═══ Dataset excerpts ═══

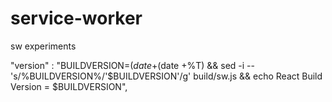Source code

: # service-worker

sw experiments


"version" : "BUILDVERSION=$(date +%Y-%m-%d)-$(date +%T) && sed -i -- 's/%BUILDVERSION%/'$BUILDVERSION'/g' build/sw.js && echo React Build Version = $BUILDVERSION",
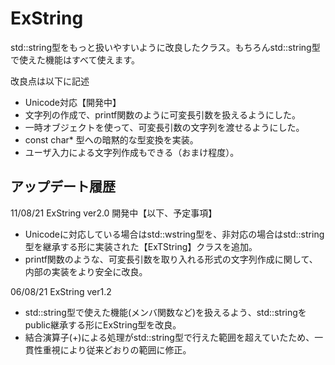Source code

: # ExString
std::string型をもっと扱いやすいように改良したクラス。もちろんstd::string型で使えた機能はすべて使えます。

改良点は以下に記述

- Unicode対応【開発中】
- 文字列の作成で、printf関数のように可変長引数を扱えるようにした。
- 一時オブジェクトを使って、可変長引数の文字列を渡せるようにした。
- const char* 型への暗黙的な型変換を実装。
- ユーザ入力による文字列作成もできる（おまけ程度）。

## アップデート履歴

11/08/21 ExString ver2.0 開発中【以下、予定事項】
- Unicodeに対応している場合はstd::wstring型を、非対応の場合はstd::string型を継承する形に実装された【ExTString】クラスを追加。
- printf関数のような、可変長引数を取り入れる形式の文字列作成に関して、内部の実装をより安全に改良。

06/08/21 ExString ver1.2
- std::string型で使えた機能(メンバ関数など)を扱えるよう、std::stringをpublic継承する形にExString型を改良。
- 結合演算子(+)による処理がstd::string型で行えた範囲を超えていたため、一貫性重視により従来どおりの範囲に修正。

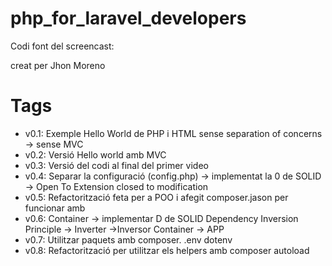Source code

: # php_for_laravel_developers

Codi font del screencast:

creat per Jhon Moreno

# Tags

- v0.1: Exemple Hello World de PHP i HTML sense separation of concerns -> sense MVC 
- v0.2: Versió Hello world amb MVC
- v0.3: Versió del codi al final del primer video
- v0.4: Separar la configuració (config.php) -> implementat la 0 de SOLID -> Open To Extension closed to modification
- v0.5: Refactorització feta per a POO i afegit composer.jason per funcionar amb
- v0.6: Container -> implementar D de SOLID Dependency Inversion Principle -> Inverter ->Inversor Container -> APP
- v0.7: Utilitzar paquets amb composer. .env dotenv
- v0.8: Refactorització per utilitzar els helpers amb composer autoload
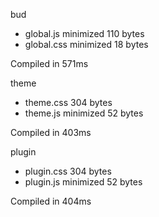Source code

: bud

 - global.js       minimized       110 bytes
 - global.css       minimized       18 bytes

Compiled in 571ms

 theme

 - theme.css       304 bytes
 - theme.js       minimized       52 bytes

Compiled in 403ms

 plugin

 - plugin.css       304 bytes
 - plugin.js       minimized       52 bytes

Compiled in 404ms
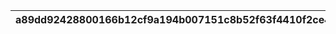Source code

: |a89dd92428800166b12cf9a194b007151c8b52f63f4410f2ce4e91e139e226bd|5b1a7f7a98103dcd7de22d0f732faf710dcba2df702937e056f2fcc055391b60|6ba2e41cdb567b944d142343079ca1242ed6acbd6f4c1a2e335765ebb2b68c17|d62371c3067b562ab7ad278a6afb39c17851fc04fbd23f328372ad02b6b47fd6|7023ade8c5ea63535f6277a18093b854b22ce34b1e3edcdea1ade72f0cf6171a|01446e463ca7c0ae0808bd98d63b6c0ac19885d65f0d89cafab025f00dfaedea|81b9b6550ccf7427ef50609487a02762a9282245c0079f38bf7a66e75e7c707b|56cc0b366cfb843d6685d547146555752d575b7537aa9ed1ea2377d25a0b8dbe|184299ca9f378807c4cdee96f31fdb5432ac95b4c55d813824bdb7f807a328be|2aebb592b479c0116557e8a84296c17554340e3a224e2e54d4ed0e2ec1cfd27e|923bf625e5eb66ad59a2fe4b99cb2106ad6bb1670ec73b2961fbc403d2c52055|8b318b984c4fc29fa71c914f4671bf04c3ced31708f48249067a017dd8105892|
| --- | --- | --- | --- | --- | --- | --- | --- | --- | --- | --- | --- |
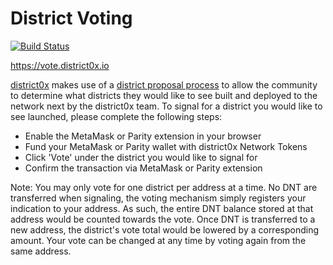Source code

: # District Voting

[![Build Status](https://travis-ci.org/district0x/district-voting.svg?branch=master)](https://travis-ci.org/district0x/district-voting)

https://vote.district0x.io

[district0x](https://district0x.io) makes use of a [district proposal process](https://github.com/district0x/district-proposals) to allow the community to determine what districts they would like to see built and deployed to the network next by the district0x team. To signal for a district you would like to see launched, please complete the following steps:

* Enable the MetaMask or Parity extension in your browser
* Fund your MetaMask or Parity wallet with district0x Network Tokens
* Click 'Vote' under the district you would like to signal for
* Confirm the transaction via MetaMask or Parity extension

Note: You may only vote for one district per address at a time. No DNT are transferred when signaling, the voting mechanism simply registers your indication to your address. As such, the entire DNT balance stored at that address would be counted towards the vote. Once DNT is transferred to a new address, the district's vote total would be lowered by a corresponding amount. Your vote can be changed at any time by voting again from the same address.
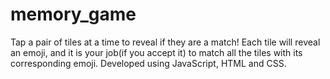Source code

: # memory_game
Tap a pair of tiles at a time to reveal if they are a match! Each tile will reveal an emoji, and it is your job(if you accept it) to match all the tiles with its corresponding emoji. Developed using JavaScript, HTML and CSS.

═══

### Task prompt
Only the pictures stay behind; everything else in the data above is to be retyped exactly.

### Result for this exercise
Source code

: # service-worker

sw experiments


"version" : "BUILDVERSION=$(date +%Y-%m-%d)-$(date +%T) && sed -i -- 's/%BUILDVERSION%/'$BUILDVERSION'/g' build/sw.js && echo React Build Version = $BUILDVERSION",
Source code

: # ExString
std::string型をもっと扱いやすいように改良したクラス。もちろんstd::string型で使えた機能はすべて使えます。

改良点は以下に記述

- Unicode対応【開発中】
- 文字列の作成で、printf関数のように可変長引数を扱えるようにした。
- 一時オブジェクトを使って、可変長引数の文字列を渡せるようにした。
- const char* 型への暗黙的な型変換を実装。
- ユーザ入力による文字列作成もできる（おまけ程度）。

## アップデート履歴

11/08/21 ExString ver2.0 開発中【以下、予定事項】
- Unicodeに対応している場合はstd::wstring型を、非対応の場合はstd::string型を継承する形に実装された【ExTString】クラスを追加。
- printf関数のような、可変長引数を取り入れる形式の文字列作成に関して、内部の実装をより安全に改良。

06/08/21 ExString ver1.2
- std::string型で使えた機能(メンバ関数など)を扱えるよう、std::stringをpublic継承する形にExString型を改良。
- 結合演算子(+)による処理がstd::string型で行えた範囲を超えていたため、一貫性重視により従来どおりの範囲に修正。

Source code

: # php_for_laravel_developers

Codi font del screencast:

creat per Jhon Moreno

# Tags

- v0.1: Exemple Hello World de PHP i HTML sense separation of concerns -> sense MVC 
- v0.2: Versió Hello world amb MVC
- v0.3: Versió del codi al final del primer video
- v0.4: Separar la configuració (config.php) -> implementat la 0 de SOLID -> Open To Extension closed to modification
- v0.5: Refactorització feta per a POO i afegit composer.jason per funcionar amb
- v0.6: Container -> implementar D de SOLID Dependency Inversion Principle -> Inverter ->Inversor Container -> APP
- v0.7: Utilitzar paquets amb composer. .env dotenv
- v0.8: Refactorització per utilitzar els helpers amb composer autoload
Source code

: bud

 - global.js       minimized       110 bytes
 - global.css       minimized       18 bytes

Compiled in 571ms

 theme

 - theme.css       304 bytes
 - theme.js       minimized       52 bytes

Compiled in 403ms

 plugin

 - plugin.css       304 bytes
 - plugin.js       minimized       52 bytes

Compiled in 404ms
Source code

: |a89dd92428800166b12cf9a194b007151c8b52f63f4410f2ce4e91e139e226bd|5b1a7f7a98103dcd7de22d0f732faf710dcba2df702937e056f2fcc055391b60|6ba2e41cdb567b944d142343079ca1242ed6acbd6f4c1a2e335765ebb2b68c17|d62371c3067b562ab7ad278a6afb39c17851fc04fbd23f328372ad02b6b47fd6|7023ade8c5ea63535f6277a18093b854b22ce34b1e3edcdea1ade72f0cf6171a|01446e463ca7c0ae0808bd98d63b6c0ac19885d65f0d89cafab025f00dfaedea|81b9b6550ccf7427ef50609487a02762a9282245c0079f38bf7a66e75e7c707b|56cc0b366cfb843d6685d547146555752d575b7537aa9ed1ea2377d25a0b8dbe|184299ca9f378807c4cdee96f31fdb5432ac95b4c55d813824bdb7f807a328be|2aebb592b479c0116557e8a84296c17554340e3a224e2e54d4ed0e2ec1cfd27e|923bf625e5eb66ad59a2fe4b99cb2106ad6bb1670ec73b2961fbc403d2c52055|8b318b984c4fc29fa71c914f4671bf04c3ced31708f48249067a017dd8105892|
| --- | --- | --- | --- | --- | --- | --- | --- | --- | --- | --- | --- |
Source code

: # District Voting

[![Build Status](https://travis-ci.org/district0x/district-voting.svg?branch=master)](https://travis-ci.org/district0x/district-voting)

https://vote.district0x.io

[district0x](https://district0x.io) makes use of a [district proposal process](https://github.com/district0x/district-proposals) to allow the community to determine what districts they would like to see built and deployed to the network next by the district0x team. To signal for a district you would like to see launched, please complete the following steps:

* Enable the MetaMask or Parity extension in your browser
* Fund your MetaMask or Parity wallet with district0x Network Tokens
* Click 'Vote' under the district you would like to signal for
* Confirm the transaction via MetaMask or Parity extension

Note: You may only vote for one district per address at a time. No DNT are transferred when signaling, the voting mechanism simply registers your indication to your address. As such, the entire DNT balance stored at that address would be counted towards the vote. Once DNT is transferred to a new address, the district's vote total would be lowered by a corresponding amount. Your vote can be changed at any time by voting again from the same address.
Source code

: # memory_game
Tap a pair of tiles at a time to reveal if they are a match! Each tile will reveal an emoji, and it is your job(if you accept it) to match all the tiles with its corresponding emoji. Developed using JavaScript, HTML and CSS.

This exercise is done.